Neeley v. State

Dissenting Opinion

Prentice, J.

— I dissent to the majority holding upon issue II. I must acknowledge that the record discloses that the defendant probably understood his constitutional rights and entered the guilty plea knowingly and intelligently. Had the trial judge followed the simple mandate of Ind. Code § 35-4.1-1-3 (Burns 1975), however, I could eliminate the word “probably,” from that statement, and this case could have been disposed of summarily.
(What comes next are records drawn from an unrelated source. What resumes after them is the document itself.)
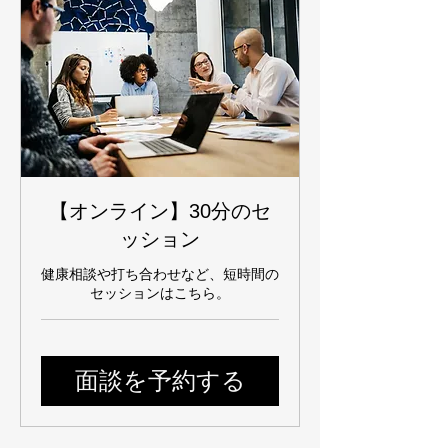
【オンライン】30分のセ
ッション
健康相談や打ち合わせなど、短時間の
セッションはこちら。
面談を予約する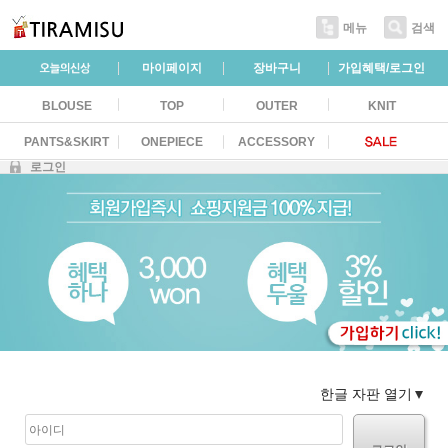
메뉴
검색
마이페이지
장바구니
가입혜택/로그인
BLOUSE
TOP
OUTER
KNIT
PANTS&SKIRT
ONEPIECE
ACCESSORY
로그인
한글 자판 열기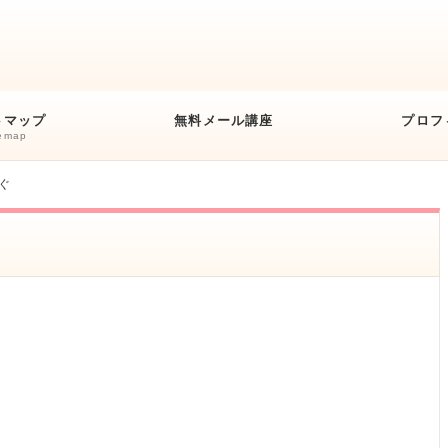
トマップ
無料メール講座
プロフ
temap
ぐ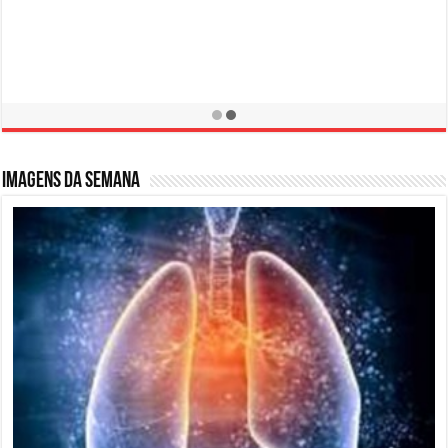
Campanha de Prevenção LER / DORT
10 de fevereiro de 2016
Imagens da semana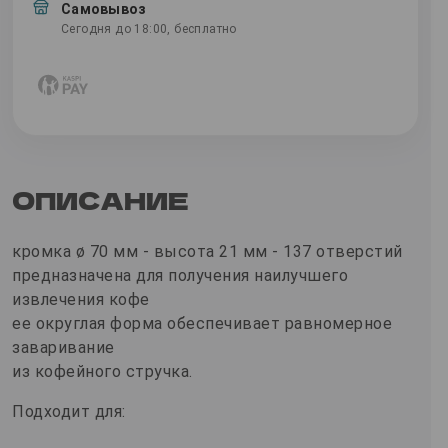
Самовывоз
Сегодня до 18:00, бесплатно
ОПИСАНИЕ
кромка ø 70 мм - высота 21 мм - 137 отверстий
предназначена для получения наилучшего
извлечения кофе
ее округлая форма обеспечивает равномерное
заваривание
из кофейного стручка.
Подходит для: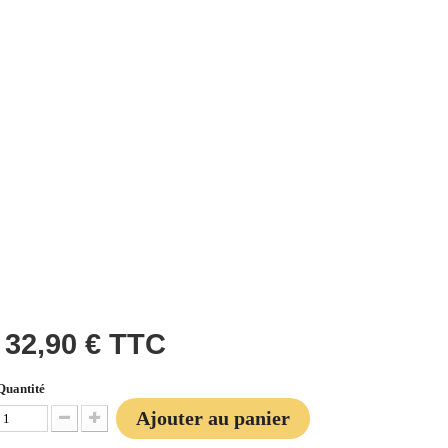
32,90 €
TTC
Quantité
Ajouter au panier
Diminuer la quantité
Augmenter la quantité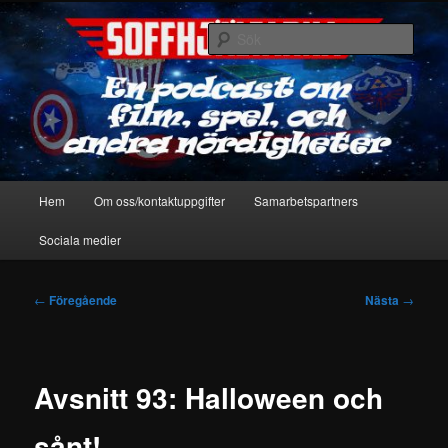
Hoppa
En podcast om film, spel & andra nördigheter
till
Sök
primärt
innehåll
Soffhjältarna
Huvudmeny
Hem
Om oss/kontaktuppgifter
Samarbetspartners
Sociala medier
Inläggsnavigering
←
Föregående
Nästa
→
Avsnitt 93: Halloween och
sånt!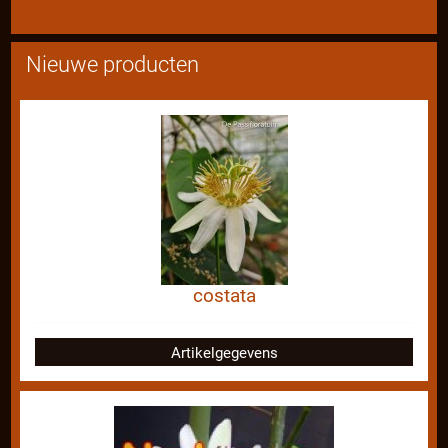
Nieuwe producten
costata
Artikelgegevens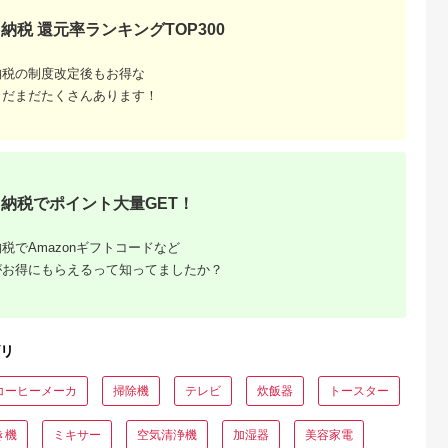
納税 還元率ランキングTOP300
納税の制度改定後もお得な
まだまだたくさんあります！
納税でポイント大量GET！
税でAmazonギフトコードなど
がお得にもらえるって知ってましたか？
リ
コーヒーメーカ
掃除機
テレビ
炊飯器
トースター
き機
ミキサー
空気清浄機
加湿器
美容家電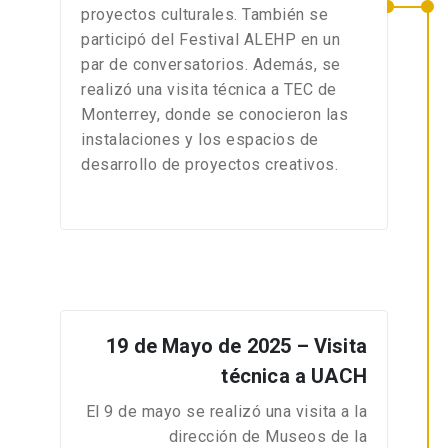
proyectos culturales. También se
participó del Festival ALEHP en un
par de conversatorios. Además, se
realizó una visita técnica a TEC de
Monterrey, donde se conocieron las
instalaciones y los espacios de
desarrollo de proyectos creativos.
19 de Mayo de 2025 – Visita
técnica a UACH
El 9 de mayo se realizó una visita a la
dirección de Museos de la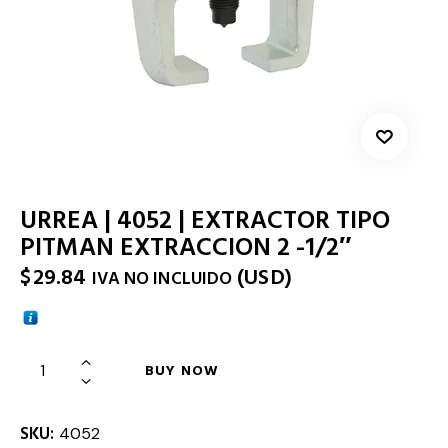
URREA | 4052 | EXTRACTOR TIPO
PITMAN EXTRACCION 2 -1/2″
$
29.84
(
USD
)
IVA NO INCLUIDO
BUY NOW
SKU:
4052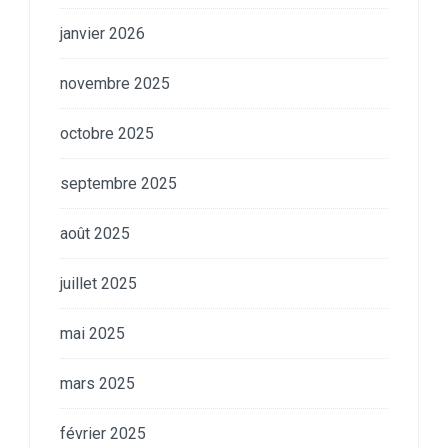
janvier 2026
novembre 2025
octobre 2025
septembre 2025
août 2025
juillet 2025
mai 2025
mars 2025
février 2025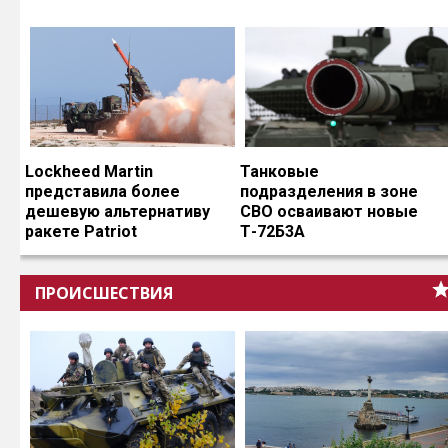
Lockheed Martin
Танковые
представила более
подразделения в зоне
дешевую альтернативу
СВО осваивают новые
ракете Patriot
Т-72Б3А
ПРОИСШЕСТВИЯ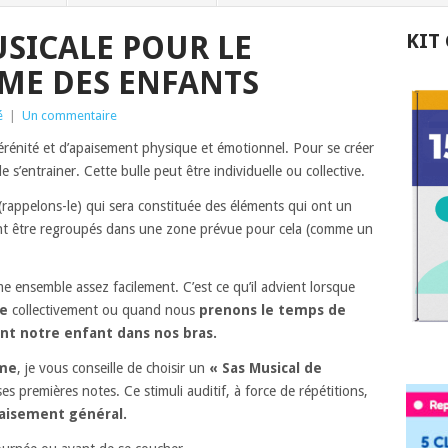
SICALE POUR LE
KIT
ME DES ENFANTS
é
|
Un commentaire
rénité et d’apaisement physique et émotionnel. Pour se créer
 de s’entrainer. Cette bulle peut être individuelle ou collective.
 (rappelons-le) qui sera constituée des éléments qui ont un
vent être regroupés dans une zone prévue pour cela (comme un
e ensemble assez facilement. C’est ce qu’il advient lorsque
ée
collectivement ou quand nous
prenons le temps de
nt notre enfant dans nos bras.
lme
, je vous conseille de choisir un
« Sas Musical de
es premières notes. Ce stimuli auditif, à force de répétitions,
aisement général.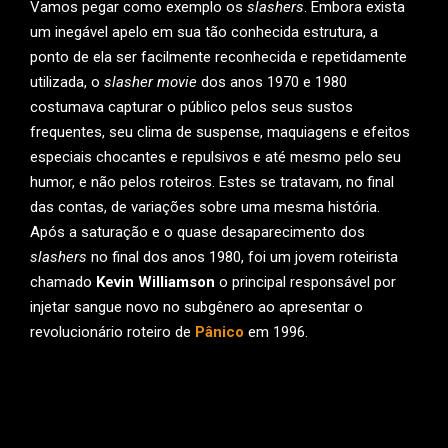
Vamos pegar como exemplo os
slashers
. Embora exista
um inegável apelo em sua tão conhecida estrutura, a
ponto de ela ser facilmente reconhecida e repetidamente
utilizada, o
slasher movie
dos anos 1970 e 1980
costumava capturar o público pelos seus sustos
frequentes, seu clima de suspense, maquiagens e efeitos
especiais chocantes e repulsivos e até mesmo pelo seu
humor, e não pelos roteiros. Estes se tratavam, no final
das contas, de variações sobre uma mesma história.
Após a saturação e o quase desaparecimento dos
slashers
no final dos anos 1980, foi um jovem roteirista
chamado
Kevin Williamson
o principal responsável por
injetar sangue novo no subgênero ao apresentar o
revolucionário roteiro de
Pânico
em 1996.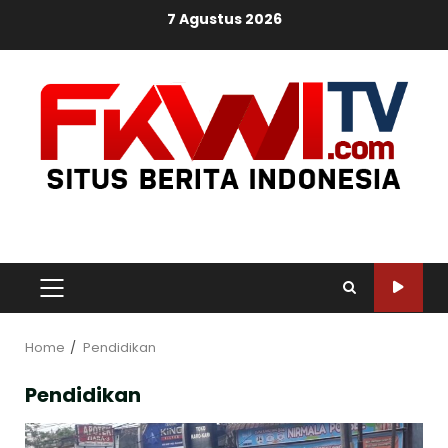
Skip
7 Agustus 2026
to
content
PRIMARY
MENU
Home
Pendidikan
Pendidikan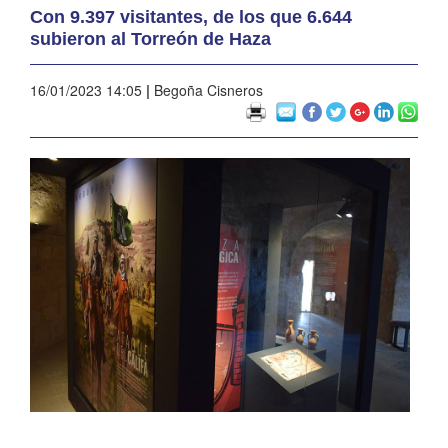
Con 9.397 visitantes, de los que 6.644
subieron al Torreón de Haza
16/01/2023 14:05
|
Begoña Cisneros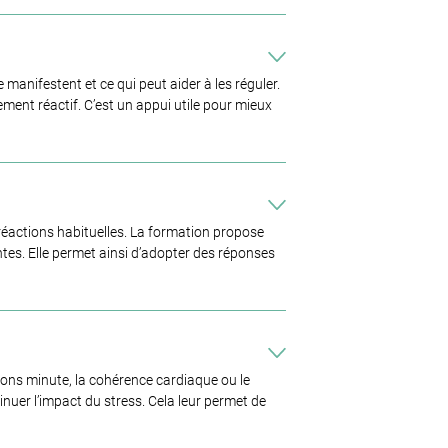
anifestent et ce qui peut aider à les réguler.
ement réactif. C’est un appui utile pour mieux
réactions habituelles. La formation propose
tes. Elle permet ainsi d’adopter des réponses
ions minute, la cohérence cardiaque ou le
inuer l’impact du stress. Cela leur permet de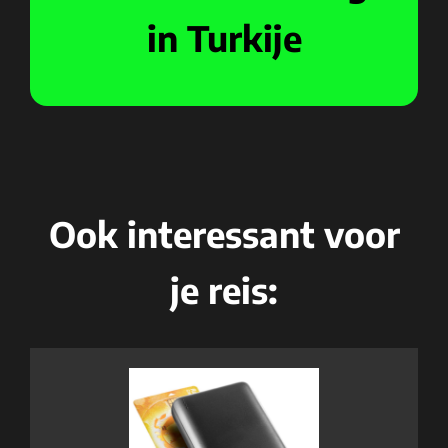
in Turkije
Ook interessant voor
je reis: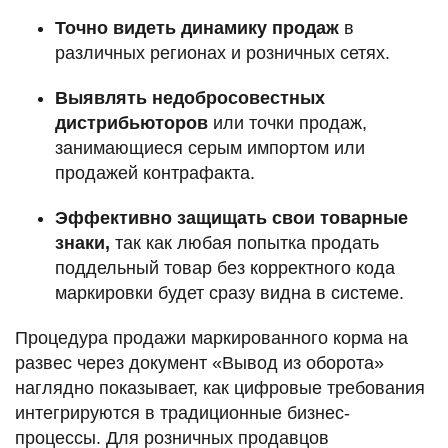
Точно видеть динамику продаж
в
различных регионах и розничных сетях.
Выявлять недобросовестных
дистрибьюторов
или точки продаж,
занимающиеся серым импортом или
продажей контрафакта.
Эффективно защищать свои товарные
знаки,
так как любая попытка продать
поддельный товар без корректного кода
маркировки будет сразу видна в системе.
Процедура продажи маркированного корма на
развес через документ «Вывод из оборота»
наглядно показывает, как цифровые требования
интегрируются в традиционные бизнес-
процессы. Для розничных продавцов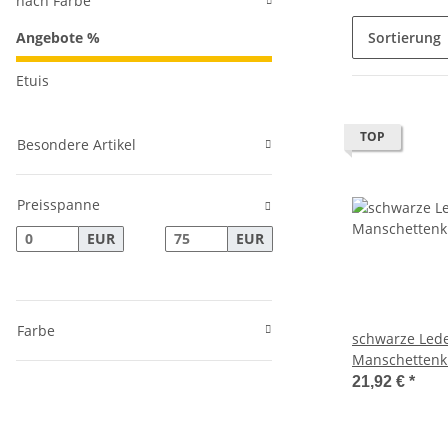
nach Farbe
Angebote %
Sortierung
Etuis
TOP
Besondere Artikel
Preisspanne
EUR
EUR
Farbe
schwarze Lede
Manschettenk
21,92 €
*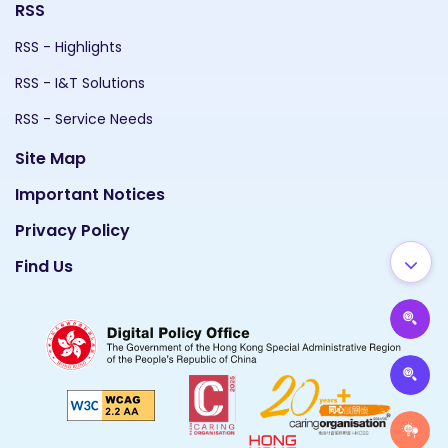
RSS
RSS - Highlights
RSS - I&T Solutions
RSS - Service Needs
Site Map
Important Notices
Privacy Policy
Find Us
Since the adoption of Criminal Rule 10 (formerly Rule 1-11, adopted December 1, 1946), we have moved steadily and correctly towards assuring that guilty pleas are entered voluntarily, knowingly and intelligently and that the record of the guilty plea hearing reflect as much. We have been aided by the adoption of the aforementioned statute, effective July 26, 1973, which clearly spells out specific advisements that the trial judge shall render before accepting a guilty plea. The rule and the statute combine to eliminate the necessity for trial judge in post-conviction proceedings and appellate judges reviewing such proceedings to be frustrated by such cases as Brimhall v. State, (1972) 258 Ind. 153, 279 N.E.2d 557; Conley v. State, (1972) 259 Ind. 29, 284 N.E.2d 803; Williams v. State, (1975) 263 Ind. 165, 325 N.E.2d 827; Emert v. State, (1975) 263 Ind. 340, 330 N.E.2d 750; Avery v. State, (1976) 265 Ind. 417, 355 N.E.2d 395; Hollingshed *597v. State, (1977) 266 Ind. 597, 365 N.E.2d 1215. Justice Hunter in his footnote to Williams v. State, supra, and Emert v. State, supra,1 made it clear that cases arising subsequent to the effective date of the statute would be governed not only by what the record disclosed but with who made the record, as well. This is not to say that we should be more concerned with the form than with the substance but, rather, that when, as here, the. form is clearly prescribed and is for the considered purpose of assuring substantive compliance, it is altogether appropriate that adherence to the form be strictly required. I, therefore, would hold compliance with Ind. Code § 35-4.1-1-3 to be a jurisdictional prerequisite to the acceptance of a guilty plea.

DeBruler, J., concurs.

Note. — Reported at 382 N.E.2d 714.

. “If the plea had been entered after the effective date of July 26, 1973, we would have a different question entirely in this case under P.L. 325, Acts 1973, being IC 1971, 35-4.1-1-3, Ind. Stat. § 9-1204, which provides:

‘Defendant advised by court. — The court shall not accept a plea of guilty from the defendant without first addressing the defendant and
‘(a) determining that he understands the nature of the charge against him;
‘(b) informing him that by his plea of guilty he is admitting the truth of all facts alleged in the indictment or information to an offense included thereunder and that upon entry of such plea the court shall proceed with judgment and sentence;
‘(c) informing him that by his plea of guilty he waives his rights to a public and speedy trial by jury, to face the witnesses against him, to have compulsory process for obtaining witnesses in his favor and to require the state to prove his guilt beyond a reasonable doubt at a trial at which the defendant may not be compelled to testify against himself;
‘(d) informing him of the maximum possible sentence and minimum sentence for the offense charged and of any possible increased sentence by reason of the fact of a prior conviction or convictions, and of any possibility of the imposition of consecutive sentences;
‘ (e) informing him that the court is not a party to any agreement which may have been made between the prosecutor and the defense and is not bound thereby.’

If this statutory standard had been applicable at the time of defendant’s plea, and if the record was identical to the one before us, defendant would undoubtedly have presented a solid case for post-conviction relief.”